# What Do I Do with the Whip Exactly?



## churumbeque

Brighteyes said:


> I started ground driving my horse today. All was well. We just walked around the round pen, stopped, and backed.
> 
> I was never taught how to drive horses, but I know you use a buggy whip as an aid. I don't know exactly how this aid is suppose to be used properly...
> 
> All I did today was tap her lightly on the butt with it if she didn't go when I kissed. Does it have other functions? Is there a certain way you're suppose to hold it/use it?


It is also fro moving their body over if they are crooked. You can move the hind end or the shoulder. You can use it to cue to get them up under them self more. There are correct ways to hold for ground driving, longe lining and driving but I do not know how to explain it. You might look for some books and video.


----------



## churumbeque

Carriage Driving Essentials - The Essential Guide to Carriage Driving
this has been a good book and easy to read


----------



## Brighteyes

That's good to know. She does sometimes need some help keeping straight. That looks like a good book. I'll ask my bookstore to special order it for me.


----------



## goodhors

To keep the ground driven horse straighter, you need to run the long lines down thru the shaft loops if using a harness, along the horse sides. This puts the horse BETWEEN the lines, not under them, so you have much better total body control.
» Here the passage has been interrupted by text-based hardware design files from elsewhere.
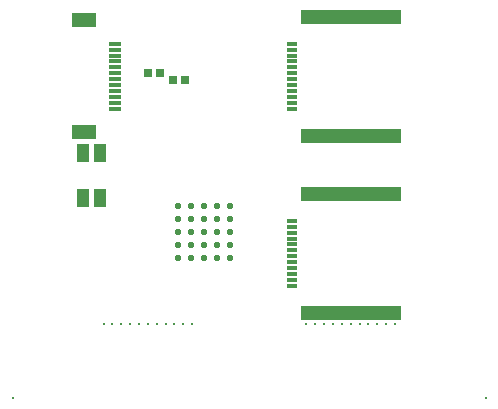
<source format=gbr>
%TF.GenerationSoftware,Altium Limited,Altium Designer,23.5.1 (21)*%
G04 Layer_Color=16711935*
%FSLAX45Y45*%
%MOMM*%
%TF.SameCoordinates,8EFB5E64-3944-4511-97F7-C7C57B94F044*%
%TF.FilePolarity,Negative*%
%TF.FileFunction,Soldermask,Bot*%
%TF.Part,CustomerPanel*%
G01*
G75*
%TA.AperFunction,ConnectorPad*%
%ADD41R,0.90080X0.35080*%
%ADD42R,1.10080X0.33080*%
%TA.AperFunction,SMDPad,CuDef*%
%ADD43R,0.65080X0.65080*%
%TA.AperFunction,WasherPad*%
%ADD55R,0.20320X0.20320*%
%ADD56C,0.20320*%
%TA.AperFunction,ConnectorPad*%
%ADD57R,8.55080X1.25080*%
%ADD58R,2.00080X1.25080*%
%TA.AperFunction,ComponentPad*%
%ADD59C,0.70080*%
%TA.AperFunction,ViaPad*%
%ADD60C,0.55080*%
%TA.AperFunction,SMDPad,CuDef*%
%ADD61R,1.05080X1.65080*%
D41*
X2707500Y2824997D02*
D03*
Y2874997D02*
D03*
Y2924997D02*
D03*
Y2974997D02*
D03*
Y3024997D02*
D03*
Y3074997D02*
D03*
Y3124997D02*
D03*
Y3174997D02*
D03*
Y3224997D02*
D03*
Y3274997D02*
D03*
Y3324997D02*
D03*
Y3374997D02*
D03*
Y1874997D02*
D03*
Y1824997D02*
D03*
Y1774997D02*
D03*
Y1724997D02*
D03*
Y1674997D02*
D03*
Y1624997D02*
D03*
Y1574997D02*
D03*
Y1524997D02*
D03*
Y1474997D02*
D03*
Y1424997D02*
D03*
Y1374997D02*
D03*
Y1324997D02*
D03*
D42*
X1215000Y3374997D02*
D03*
Y3324997D02*
D03*
Y3274997D02*
D03*
Y3224997D02*
D03*
Y3174997D02*
D03*
Y3124997D02*
D03*
Y3074997D02*
D03*
Y3024997D02*
D03*
Y2974997D02*
D03*
Y2924997D02*
D03*
Y2874997D02*
D03*
Y2824997D02*
D03*
D43*
X1805000Y3067497D02*
D03*
X1705000D02*
D03*
X1595000Y3124997D02*
D03*
X1495000D02*
D03*
D55*
X4350000Y375000D02*
D03*
X350000Y374997D02*
D03*
D56*
X3509000Y999999D02*
D03*
X3584000Y1000000D02*
D03*
X3359000Y999999D02*
D03*
X3434000D02*
D03*
X3209000D02*
D03*
X3284000Y1000000D02*
D03*
X3059000Y999999D02*
D03*
X3134000D02*
D03*
X2909000D02*
D03*
X2984000D02*
D03*
X2834000D02*
D03*
X1191000Y999997D02*
D03*
X1116000D02*
D03*
X1341000D02*
D03*
X1266000D02*
D03*
X1491000D02*
D03*
X1416000D02*
D03*
X1641000D02*
D03*
X1566000D02*
D03*
X1791000D02*
D03*
X1716000D02*
D03*
X1866000D02*
D03*
D57*
X3207500Y3604997D02*
D03*
Y2594997D02*
D03*
Y1094997D02*
D03*
Y2104997D02*
D03*
D58*
X950000Y3574997D02*
D03*
Y2624997D02*
D03*
D59*
X932486Y2059973D02*
D03*
X932485Y2464972D02*
D03*
D60*
X2190000Y1559997D02*
D03*
X2080000D02*
D03*
X1970000D02*
D03*
X1860000D02*
D03*
X1750000D02*
D03*
X2190000Y1669997D02*
D03*
X2080000D02*
D03*
X1970000D02*
D03*
X1860000D02*
D03*
X1750000D02*
D03*
X2190000Y1779997D02*
D03*
X2080000D02*
D03*
X1970000D02*
D03*
X1860000D02*
D03*
X1750000D02*
D03*
X2190000Y1889997D02*
D03*
X2080000D02*
D03*
X1970000D02*
D03*
X1860000D02*
D03*
X1750000D02*
D03*
X2190000Y1999997D02*
D03*
X2080000D02*
D03*
X1970000D02*
D03*
X1860000D02*
D03*
X1750000D02*
D03*
D61*
X942485Y2452472D02*
D03*
Y2072473D02*
D03*
X1082485Y2452472D02*
D03*
X1082486Y2072473D02*
D03*
%TF.MD5,86dcfa23987b9065a33f2e18b68b2c87*%
M02*

</source>
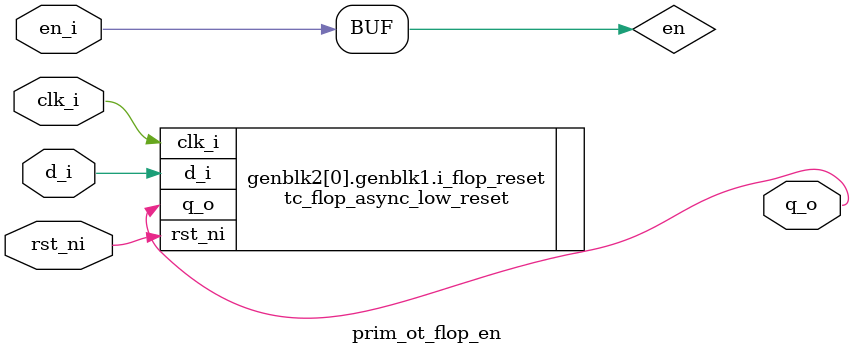
<source format=sv>

`include "prim_assert.sv"

module prim_ot_flop_en #(
  parameter int               Width      = 1,
  parameter bit               EnSecBuf   = 0,
  parameter logic [Width-1:0] ResetValue = 0
) (
  input                    clk_i,
  input                    rst_ni,
  input                    en_i,
  input        [Width-1:0] d_i,
  output logic [Width-1:0] q_o
);

  logic en;
  if (EnSecBuf) begin : gen_en_sec_buf
    prim_sec_anchor_buf #(
      .Width(1)
    ) u_en_buf (
      .in_i(en_i),
      .out_o(en)
    );
  end else begin : gen_en_no_sec_buf
    assign en = en_i;
  end

  // always_ff @(posedge clk_i or negedge rst_ni) begin
  //   if (!rst_ni) begin
  //     q_o <= ResetValue;
  //   end else if (en) begin
  //     q_o <= d_i;
  //   end
  // end

  // Replacing with tech specific cell reference
  for (genvar i=0; i<Width; i++) begin
    if (ResetValue[i] == 1'b0) begin
      tc_flop_async_low_reset i_flop_reset (
        .clk_i   (clk_i ),
        .d_i     (d_i[i]),
        .rst_ni  (rst_ni),
        .q_o     (q_o[i])
      );
    end else begin
      tc_flop_async_low_set i_flop_set (
        .clk_i   (clk_i ),
        .d_i     (d_i[i]),
        .rst_ni  (rst_ni),
        .q_o     (q_o[i])
      );
    end
  end

endmodule

</source>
Whip is your aid, an extension of your hand or leg, with the driven horse. Whip should be long enough to reach the horse shoulder when you are behind him, both walking and riding in a vehicle. A whip that only reaches the rump is pretty useless to give help with. And I have heard it said that using whip on the rump will make horse "kicky" when they get irritated with you. I don't touch horse rump with my whip, so can't verify that information.

With the longer whip you can reach horse sides where your feet would hang, shoulder of horse, so a flick in those places can help horse bend, do some side stepping if needed to turn. I would be using a flick of whip on side, if he doesn't understand your vocal cue to start, to get him moving. We do horse name first, then command. "Holly, WALK on or Holly, TROT" Empahsis on the command and don't hesitate to touch horse with whip to get him moving when asked. Otherwise your are TRAINING horse to wait for second request and whip touch. 

We most commonly use one-handed rein hold, in left hand with right hand helping to shorten rein for turns or shortening to stop. Whip is in right hand so whip can be used independently of the reins. Holding a rein in each hand makes any use of the whip interfere with reins and horse mouth. You lose contact on the right side when whip moves to touch-up the horse. One-handed rein holding goes by various names, but is not hard to learn, does give good control of the horse. And best, allows that use of whip without throwing away one side of the horse in motion.

There are a lot of nice LIGHT whips of length available. Those cheapy nylon covered whips are badly balanced, can be hard to carry for very long. Whip should actually be held all the time you are driving, ready to signal the horse, whack the dog running out to bite! Whip is no help when you need it NOW, stuck in the whip holder.


----------